Data records section start

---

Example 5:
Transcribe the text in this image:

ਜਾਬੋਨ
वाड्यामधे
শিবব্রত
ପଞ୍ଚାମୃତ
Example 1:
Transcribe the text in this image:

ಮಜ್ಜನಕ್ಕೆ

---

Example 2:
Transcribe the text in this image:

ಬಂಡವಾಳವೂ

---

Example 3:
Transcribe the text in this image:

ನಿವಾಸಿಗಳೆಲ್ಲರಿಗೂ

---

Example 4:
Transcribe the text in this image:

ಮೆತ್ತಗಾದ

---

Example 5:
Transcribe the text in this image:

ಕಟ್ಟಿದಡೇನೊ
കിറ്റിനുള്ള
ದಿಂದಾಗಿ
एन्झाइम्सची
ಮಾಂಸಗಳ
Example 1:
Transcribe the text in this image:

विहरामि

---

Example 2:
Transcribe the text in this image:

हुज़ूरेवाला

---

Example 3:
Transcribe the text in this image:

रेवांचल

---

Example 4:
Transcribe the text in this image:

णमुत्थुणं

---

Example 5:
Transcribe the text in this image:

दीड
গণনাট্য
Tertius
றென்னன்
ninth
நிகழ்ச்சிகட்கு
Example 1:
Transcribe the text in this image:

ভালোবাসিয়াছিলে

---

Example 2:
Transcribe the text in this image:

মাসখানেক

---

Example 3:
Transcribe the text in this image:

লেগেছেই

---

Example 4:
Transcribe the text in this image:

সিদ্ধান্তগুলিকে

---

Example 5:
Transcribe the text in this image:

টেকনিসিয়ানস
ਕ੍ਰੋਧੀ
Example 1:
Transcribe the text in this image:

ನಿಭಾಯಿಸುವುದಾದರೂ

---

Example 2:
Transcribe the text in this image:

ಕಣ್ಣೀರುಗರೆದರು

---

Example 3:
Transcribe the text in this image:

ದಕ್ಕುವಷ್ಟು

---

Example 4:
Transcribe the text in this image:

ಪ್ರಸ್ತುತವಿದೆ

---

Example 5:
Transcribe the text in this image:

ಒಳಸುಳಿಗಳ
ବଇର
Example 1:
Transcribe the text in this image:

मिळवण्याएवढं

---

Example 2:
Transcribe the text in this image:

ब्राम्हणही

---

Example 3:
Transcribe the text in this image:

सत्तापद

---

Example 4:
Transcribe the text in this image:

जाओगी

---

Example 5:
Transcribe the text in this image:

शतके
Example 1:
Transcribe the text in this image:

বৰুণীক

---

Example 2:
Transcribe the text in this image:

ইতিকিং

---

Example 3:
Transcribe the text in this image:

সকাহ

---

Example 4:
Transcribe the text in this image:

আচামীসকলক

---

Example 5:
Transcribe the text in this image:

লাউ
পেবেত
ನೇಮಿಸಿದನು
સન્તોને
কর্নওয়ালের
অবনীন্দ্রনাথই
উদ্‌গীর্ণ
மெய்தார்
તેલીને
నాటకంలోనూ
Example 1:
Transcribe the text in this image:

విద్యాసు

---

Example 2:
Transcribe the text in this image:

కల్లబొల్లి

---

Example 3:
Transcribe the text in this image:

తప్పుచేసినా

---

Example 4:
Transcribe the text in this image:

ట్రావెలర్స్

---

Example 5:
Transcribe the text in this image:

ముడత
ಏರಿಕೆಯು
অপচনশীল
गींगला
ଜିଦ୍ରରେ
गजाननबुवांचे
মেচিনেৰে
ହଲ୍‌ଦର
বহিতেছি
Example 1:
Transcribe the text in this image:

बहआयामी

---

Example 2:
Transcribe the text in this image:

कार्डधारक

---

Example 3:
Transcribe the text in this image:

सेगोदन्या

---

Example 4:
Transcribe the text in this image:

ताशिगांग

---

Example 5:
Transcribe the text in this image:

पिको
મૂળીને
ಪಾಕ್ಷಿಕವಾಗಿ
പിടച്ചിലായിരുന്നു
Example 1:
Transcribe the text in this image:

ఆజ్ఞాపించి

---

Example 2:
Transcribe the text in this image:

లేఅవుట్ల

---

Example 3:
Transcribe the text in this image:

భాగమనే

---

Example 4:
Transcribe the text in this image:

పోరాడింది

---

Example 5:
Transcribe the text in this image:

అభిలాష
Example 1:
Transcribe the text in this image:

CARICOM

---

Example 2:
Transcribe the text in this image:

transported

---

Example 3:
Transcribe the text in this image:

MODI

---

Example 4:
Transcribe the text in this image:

Data records section end

• Instructions to follow:
The records above need to be written out again. Keep them exact.

• Answer box:
---

Example 5:
Transcribe the text in this image:

ਜਾਬੋਨ
वाड्यामधे
শিবব্রত
ପଞ୍ଚାମୃତ
Example 1:
Transcribe the text in this image:

ಮಜ್ಜನಕ್ಕೆ

---

Example 2:
Transcribe the text in this image:

ಬಂಡವಾಳವೂ

---

Example 3:
Transcribe the text in this image:

ನಿವಾಸಿಗಳೆಲ್ಲರಿಗೂ

---

Example 4:
Transcribe the text in this image:

ಮೆತ್ತಗಾದ

---

Example 5:
Transcribe the text in this image:

ಕಟ್ಟಿದಡೇನೊ
കിറ്റിനുള്ള
ದಿಂದಾಗಿ
एन्झाइम्सची
ಮಾಂಸಗಳ
Example 1:
Transcribe the text in this image:

विहरामि

---

Example 2:
Transcribe the text in this image:

हुज़ूरेवाला

---

Example 3:
Transcribe the text in this image:

रेवांचल

---

Example 4:
Transcribe the text in this image:

णमुत्थुणं

---

Example 5:
Transcribe the text in this image:

दीड
গণনাট্য
Tertius
றென்னன்
ninth
நிகழ்ச்சிகட்கு
Example 1:
Transcribe the text in this image:

ভালোবাসিয়াছিলে

---

Example 2:
Transcribe the text in this image:

মাসখানেক

---

Example 3:
Transcribe the text in this image:

লেগেছেই

---

Example 4:
Transcribe the text in this image:

সিদ্ধান্তগুলিকে

---

Example 5:
Transcribe the text in this image:

টেকনিসিয়ানস
ਕ੍ਰੋਧੀ
Example 1:
Transcribe the text in this image:

ನಿಭಾಯಿಸುವುದಾದರೂ

---

Example 2:
Transcribe the text in this image:

ಕಣ್ಣೀರುಗರೆದರು

---

Example 3:
Transcribe the text in this image:

ದಕ್ಕುವಷ್ಟು

---

Example 4:
Transcribe the text in this image:

ಪ್ರಸ್ತುತವಿದೆ

---

Example 5:
Transcribe the text in this image:

ಒಳಸುಳಿಗಳ
ବଇର
Example 1:
Transcribe the text in this image:

मिळवण्याएवढं

---

Example 2:
Transcribe the text in this image:

ब्राम्हणही

---

Example 3:
Transcribe the text in this image:

सत्तापद

---

Example 4:
Transcribe the text in this image:

जाओगी

---

Example 5:
Transcribe the text in this image:

शतके
Example 1:
Transcribe the text in this image:

বৰুণীক

---

Example 2:
Transcribe the text in this image:

ইতিকিং

---

Example 3:
Transcribe the text in this image:

সকাহ

---

Example 4:
Transcribe the text in this image:

আচামীসকলক

---

Example 5:
Transcribe the text in this image:

লাউ
পেবেত
ನೇಮಿಸಿದನು
સન્તોને
কর্নওয়ালের
অবনীন্দ্রনাথই
উদ্‌গীর্ণ
மெய்தார்
તેલીને
నాటకంలోనూ
Example 1:
Transcribe the text in this image:

విద్యాసు

---

Example 2:
Transcribe the text in this image:

కల్లబొల్లి

---

Example 3:
Transcribe the text in this image:

తప్పుచేసినా

---

Example 4:
Transcribe the text in this image:

ట్రావెలర్స్

---

Example 5:
Transcribe the text in this image:

ముడత
ಏರಿಕೆಯು
অপচনশীল
गींगला
ଜିଦ୍ରରେ
गजाननबुवांचे
মেচিনেৰে
ହଲ୍‌ଦର
বহিতেছি
Example 1:
Transcribe the text in this image:

बहआयामी

---

Example 2:
Transcribe the text in this image:

कार्डधारक

---

Example 3:
Transcribe the text in this image:

सेगोदन्या

---

Example 4:
Transcribe the text in this image:

ताशिगांग

---

Example 5:
Transcribe the text in this image:

पिको
મૂળીને
ಪಾಕ್ಷಿಕವಾಗಿ
പിടച്ചിലായിരുന്നു
Example 1:
Transcribe the text in this image:

ఆజ్ఞాపించి

---

Example 2:
Transcribe the text in this image:

లేఅవుట్ల

---

Example 3:
Transcribe the text in this image:

భాగమనే

---

Example 4:
Transcribe the text in this image:

పోరాడింది

---

Example 5:
Transcribe the text in this image:

అభిలాష
Example 1:
Transcribe the text in this image:

CARICOM

---

Example 2:
Transcribe the text in this image:

transported

---

Example 3:
Transcribe the text in this image:

MODI

---

Example 4:
Transcribe the text in this image:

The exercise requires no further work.